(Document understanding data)
•••

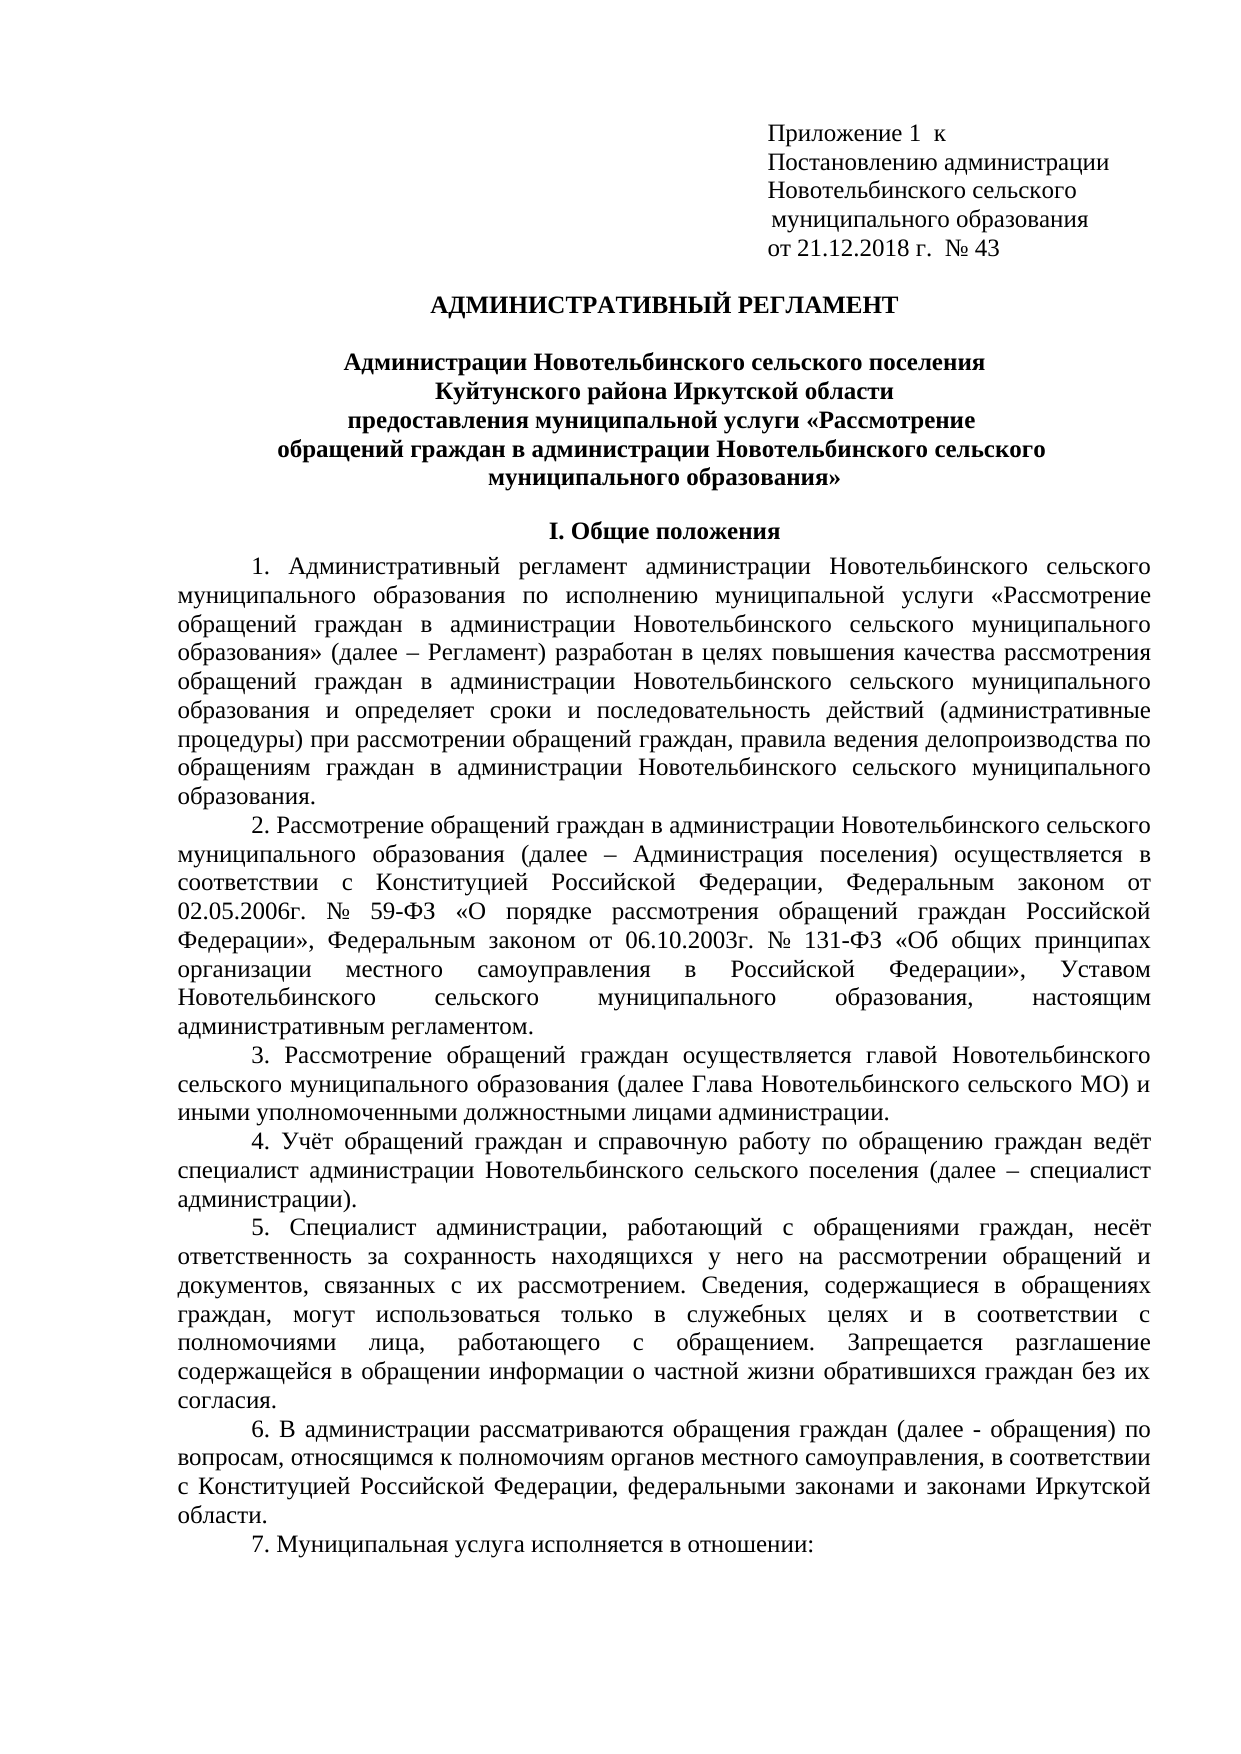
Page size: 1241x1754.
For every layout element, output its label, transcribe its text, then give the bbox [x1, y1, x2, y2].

text 3. Рассмотрение обращений граждан осуществляется главой Новотельбинского сельского муниципального образования (далее Глава Новотельбинского сельского МО) и иными уполномоченными должностными лицами администрации. [177, 1040, 1152, 1126]
text 2. Рассмотрение обращений граждан в администрации Новотельбинского сельского муниципального образования (далее – Администрация поселения) осуществляется в соответствии с Конституцией Российской Федерации, Федеральным законом от 02.05.2006г. № 59-ФЗ «О порядке рассмотрения обращений граждан Российской Федерации», Федеральным законом от 06.10.2003г. № 131-ФЗ «Об общих принципах организации местного самоуправления в Российской Федерации», Уставом Новотельбинского сельского муниципального образования, настоящим административным регламентом. [177, 810, 1152, 1040]
text муниципального образования [177, 204, 1152, 233]
text I. Общие положения [177, 516, 1152, 545]
text от 21.12.2018 г. № 43 [177, 233, 1152, 262]
text АДМИНИСТРАТИВНЫЙ РЕГЛАМЕНТ [177, 290, 1152, 319]
text Куйтунского района Иркутской области предоставления муниципальной услуги «Рассмотрение обращений граждан в администрации Новотельбинского сельского муниципального образования» [177, 376, 1152, 491]
text Администрации Новотельбинского сельского поселения [177, 319, 1152, 376]
text 4. Учёт обращений граждан и справочную работу по обращению граждан ведёт специалист администрации Новотельбинского сельского поселения (далее – специалист администрации). [177, 1126, 1152, 1212]
text 6. В администрации рассматриваются обращения граждан (далее - обращения) по вопросам, относящимся к полномочиям органов местного самоуправления, в соответствии с Конституцией Российской Федерации, федеральными законами и законами Иркутской области. [177, 1414, 1152, 1529]
text 1. Административный регламент администрации Новотельбинского сельского муниципального образования по исполнению муниципальной услуги «Рассмотрение обращений граждан в администрации Новотельбинского сельского муниципального образования» (далее – Регламент) разработан в целях повышения качества рассмотрения обращений граждан в администрации Новотельбинского сельского муниципального образования и определяет сроки и последовательность действий (административные процедуры) при рассмотрении обращений граждан, правила ведения делопроизводства по обращениям граждан в администрации Новотельбинского сельского муниципального образования. [177, 551, 1152, 810]
text Новотельбинского сельского [177, 176, 1152, 204]
text 5. Специалист администрации, работающий с обращениями граждан, несёт ответственность за сохранность находящихся у него на рассмотрении обращений и документов, связанных с их рассмотрением. Сведения, содержащиеся в обращениях граждан, могут использоваться только в служебных целях и в соответствии с полномочиями лица, работающего с обращением. Запрещается разглашение содержащейся в обращении информации о частной жизни обратившихся граждан без их согласия. [177, 1212, 1152, 1414]
text Приложение 1 к [767, 118, 1152, 147]
text Постановлению администрации [177, 147, 1152, 176]
text 7. Муниципальная услуга исполняется в отношении: [177, 1529, 1152, 1557]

•••

§ Problem to work on
Return every record exactly, minus the pictures.

§ Response to the task
Page size: 1241x1754.
For every layout element, output its label, transcribe its text, then give the bbox [x1, y1, x2, y2].

text 3. Рассмотрение обращений граждан осуществляется главой Новотельбинского сельского муниципального образования (далее Глава Новотельбинского сельского МО) и иными уполномоченными должностными лицами администрации. [177, 1040, 1152, 1126]
text 2. Рассмотрение обращений граждан в администрации Новотельбинского сельского муниципального образования (далее – Администрация поселения) осуществляется в соответствии с Конституцией Российской Федерации, Федеральным законом от 02.05.2006г. № 59-ФЗ «О порядке рассмотрения обращений граждан Российской Федерации», Федеральным законом от 06.10.2003г. № 131-ФЗ «Об общих принципах организации местного самоуправления в Российской Федерации», Уставом Новотельбинского сельского муниципального образования, настоящим административным регламентом. [177, 810, 1152, 1040]
text муниципального образования [177, 204, 1152, 233]
text I. Общие положения [177, 516, 1152, 545]
text от 21.12.2018 г. № 43 [177, 233, 1152, 262]
text АДМИНИСТРАТИВНЫЙ РЕГЛАМЕНТ [177, 290, 1152, 319]
text Куйтунского района Иркутской области предоставления муниципальной услуги «Рассмотрение обращений граждан в администрации Новотельбинского сельского муниципального образования» [177, 376, 1152, 491]
text Администрации Новотельбинского сельского поселения [177, 319, 1152, 376]
text 4. Учёт обращений граждан и справочную работу по обращению граждан ведёт специалист администрации Новотельбинского сельского поселения (далее – специалист администрации). [177, 1126, 1152, 1212]
text 6. В администрации рассматриваются обращения граждан (далее - обращения) по вопросам, относящимся к полномочиям органов местного самоуправления, в соответствии с Конституцией Российской Федерации, федеральными законами и законами Иркутской области. [177, 1414, 1152, 1529]
text 1. Административный регламент администрации Новотельбинского сельского муниципального образования по исполнению муниципальной услуги «Рассмотрение обращений граждан в администрации Новотельбинского сельского муниципального образования» (далее – Регламент) разработан в целях повышения качества рассмотрения обращений граждан в администрации Новотельбинского сельского муниципального образования и определяет сроки и последовательность действий (административные процедуры) при рассмотрении обращений граждан, правила ведения делопроизводства по обращениям граждан в администрации Новотельбинского сельского муниципального образования. [177, 551, 1152, 810]
text Новотельбинского сельского [177, 176, 1152, 204]
text 5. Специалист администрации, работающий с обращениями граждан, несёт ответственность за сохранность находящихся у него на рассмотрении обращений и документов, связанных с их рассмотрением. Сведения, содержащиеся в обращениях граждан, могут использоваться только в служебных целях и в соответствии с полномочиями лица, работающего с обращением. Запрещается разглашение содержащейся в обращении информации о частной жизни обратившихся граждан без их согласия. [177, 1212, 1152, 1414]
text Приложение 1 к [767, 118, 1152, 147]
text Постановлению администрации [177, 147, 1152, 176]
text 7. Муниципальная услуга исполняется в отношении: [177, 1529, 1152, 1557]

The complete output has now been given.